Leaving the pictures aside, repeat every line below exactly.
##### THE DATA
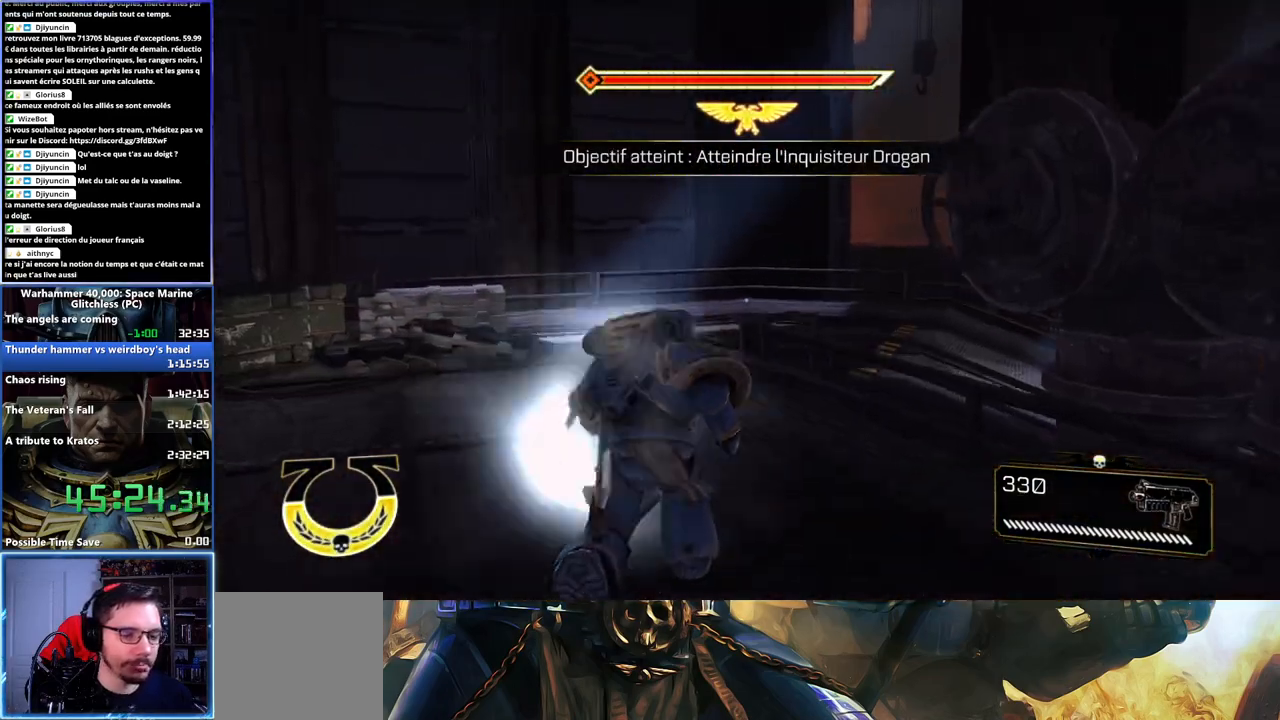
{"buttons": [], "right_stick": "center", "events": [[17, "A", "up"], [67, "X", "up"], [117, "X", "down"], [133, "A", "down"], [217, "A", "up"], [217, "X", "up"], [283, "L3", "up"]]}
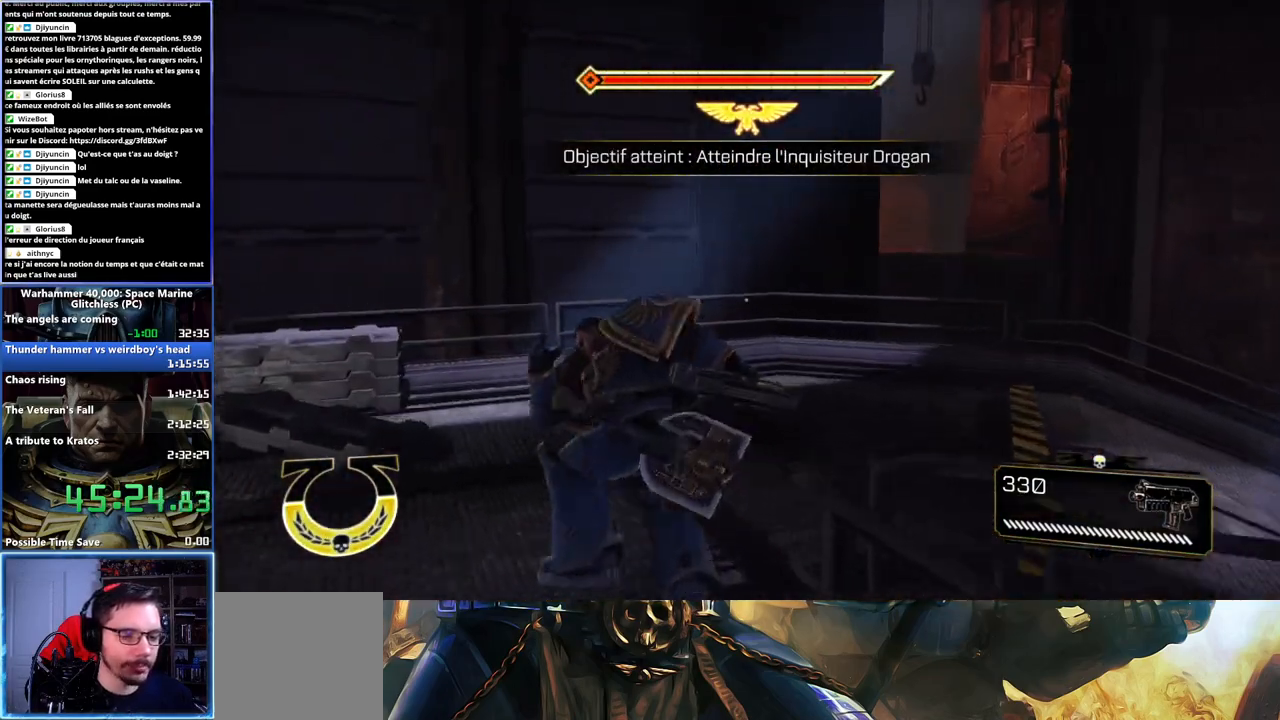
{"buttons": [], "right_stick": "right", "events": [[17, "right_stick", "right"]]}
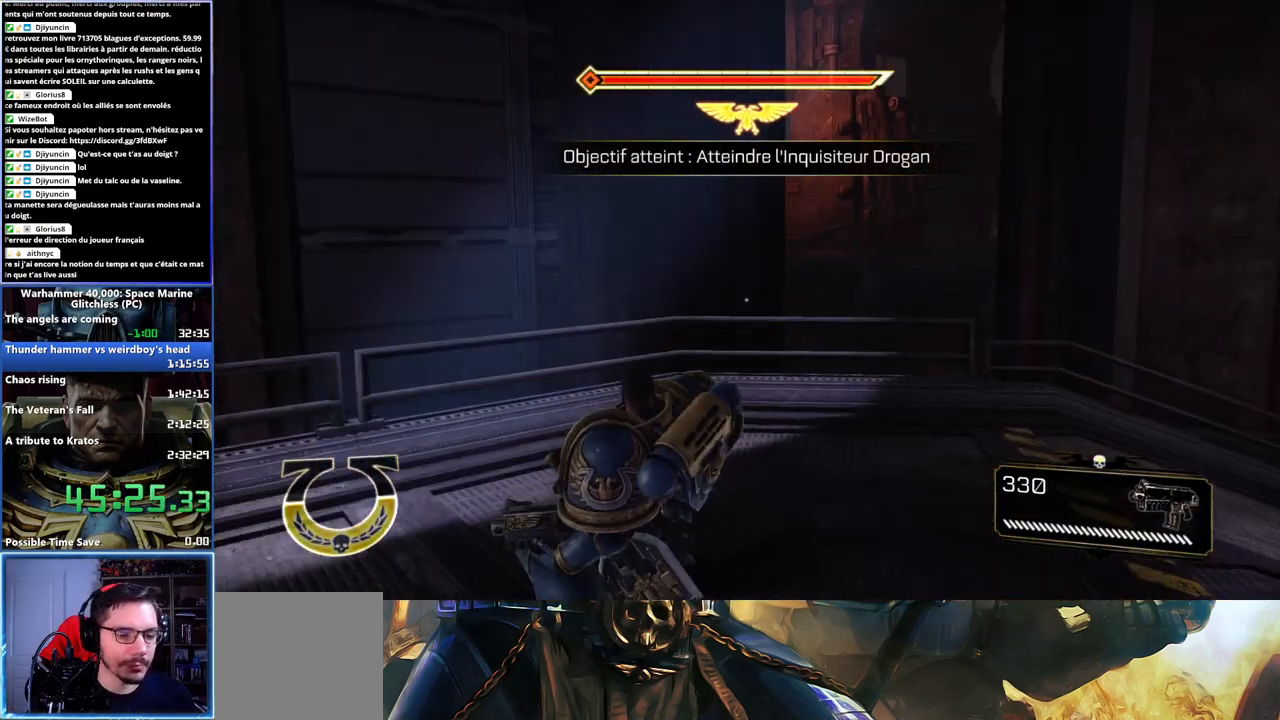
{"buttons": [], "right_stick": "right", "events": []}
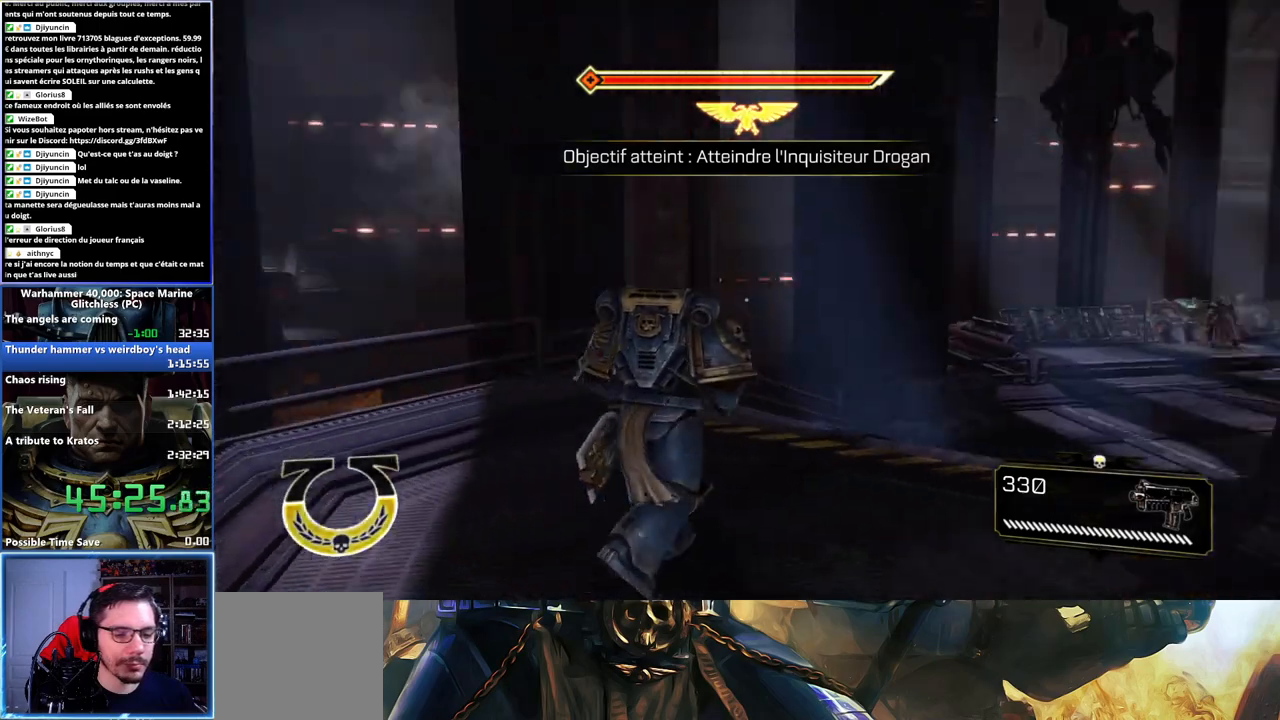
{"buttons": ["L3"], "right_stick": "center", "events": [[167, "L3", "down"], [217, "right_stick", "center"]]}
##########
TASK SOLUTION:
{"buttons": [], "right_stick": "center", "events": [[17, "A", "up"], [67, "X", "up"], [117, "X", "down"], [133, "A", "down"], [217, "A", "up"], [217, "X", "up"], [283, "L3", "up"]]}
{"buttons": [], "right_stick": "right", "events": [[17, "right_stick", "right"]]}
{"buttons": [], "right_stick": "right", "events": []}
{"buttons": ["L3"], "right_stick": "center", "events": [[167, "L3", "down"], [217, "right_stick", "center"]]}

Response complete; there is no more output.